In general, Denver is a great city to enjoy exquisite food, including seafood (unexpected for a landlocked state). I arrived during Restaurant Week, a nationwide event held in many cities throughout the year; but I have never encountered a town where diners take it so seriously.

ChoLon may be the hottest place in town, a spacious, Asian-inspired bistro from chef Lon Symensma that recalls New York’s Buddakan or Las Vegas’ Tao, both in décor and in clever twists on Vietnamese and other Asian dishes. A sesame rice cake the size of an hibiscus bloom, served with tomato chile jam, replaced the traditional bread basket, while the peanut and tamarind glaze on the lamb shank perfectly balanced its savory and sweetness.

Not far from LoDo is Larimer Square, a fashionable pocket of fine dining and high end shopping a la Highland Park (stop in at Goorin Brothers Hat Shop not just for the novelty of a hat shop, but for exquisite toppers). Local celebrichefs predominate here, including Jennifer Jasinski, chef/co-owner of Rioja, a Mediterranean restaurant of intimate charm and intense, flavorful dishes, like sturgeon with grilled artichoke and tomato tart mousse and sea scallops with a tower of potato and carrot medallions. For a quick drink, Corridor 44 is unique: A champagne bar serving flights of sparkling wine.

You can get drinks and more at the Corner Office Martini Bar and Restaurant inside the distinctly boutique-y Curtis Hotel. The food is a hodgepodge that includes yummy shishito peppers, excellent mac and cheese and delicious fish tacos, plus on Sundays a disco brunch that gives life to the campy retro character of place.

History buffs will enjoy exploring the Denver Museum of Nature and Science, which currently has a massive exhibit called Real Pirates: The Untold Story of the Whydah, a slave ship that became a privateer. (The collection includes an authentic reproduction of the gally — complete with creaky floorboards and a rocking motion — as well as countless artifacts from gold coins to iron cannons to the ship’s bell, unearthed from a sandy grave after 300 years underwater.) Closer in town the Denver Art Museum houses an impressive collection of Western art as well as the Museum of Contemporary Art Denver.

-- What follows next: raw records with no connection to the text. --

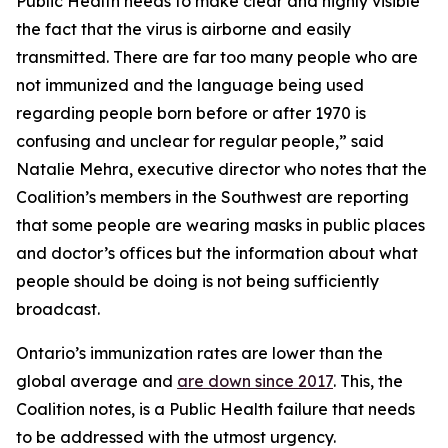
Public Health needs to make clear and highly visible
the fact that the virus is airborne and easily
transmitted. There are far too many people who are
not immunized and the language being used
regarding people born before or after 1970 is
confusing and unclear for regular people,” said
Natalie Mehra, executive director who notes that the
Coalition’s members in the Southwest are reporting
that some people are wearing masks in public places
and doctor’s offices but the information about what
people should be doing is not being sufficiently
broadcast.
Ontario’s immunization rates are lower than the
global average and
are down since 2017
. This, the
Coalition notes, is a Public Health failure that needs
to be addressed with the utmost urgency.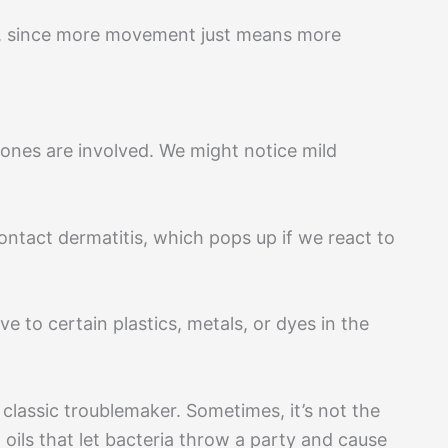
lp, since more movement just means more
ones are involved. We might notice mild
ontact dermatitis, which pops up if we react to
ve to certain plastics, metals, or dyes in the
a classic troublemaker. Sometimes, it’s not the
oils that let bacteria throw a party and cause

You can buy some of your own art from local artisans at the First Friday art walks in cultural neighborhoods across the city. The Santa Fe District boasts an eclectic array of galleries displaying everything from abstract paintings to handmade jewelry and sculpture to Warhol-esque, ultra modern art. North Denver’s Tennyson neighborhood features a different style of galleries, including bookstores, glass blowers and antique dealers. The Pattern Shop, a beautiful home and gallery in the RiNo (River North) area, is worth the trip.

Like most cities in North America, Denver celebrates its Gay Pride Week in June (PrideFest 2011 is June 18 and 19). The community in this region is sizeable, with the gayborhood in Denver concentrated on the opposite end of the mall from LoDo. It’s a refreshing walk off the shuttle to the Denver Wrangler, a neighborhood leather-and-Levis bar with pool tables and videos. On Sundays, the patio turns into brunch central, resembling a corral of beefy gay men penned for branding. Close by are JR’s Denver and Hamburger Mary’s, which are hubs of gay life here. You’ll have to take a car to get to one of the rougher clubs, Compound, but like most things in Denver, it’s worth the hike.

This article appeared in the Dallas Voice print edition May 27, 2011.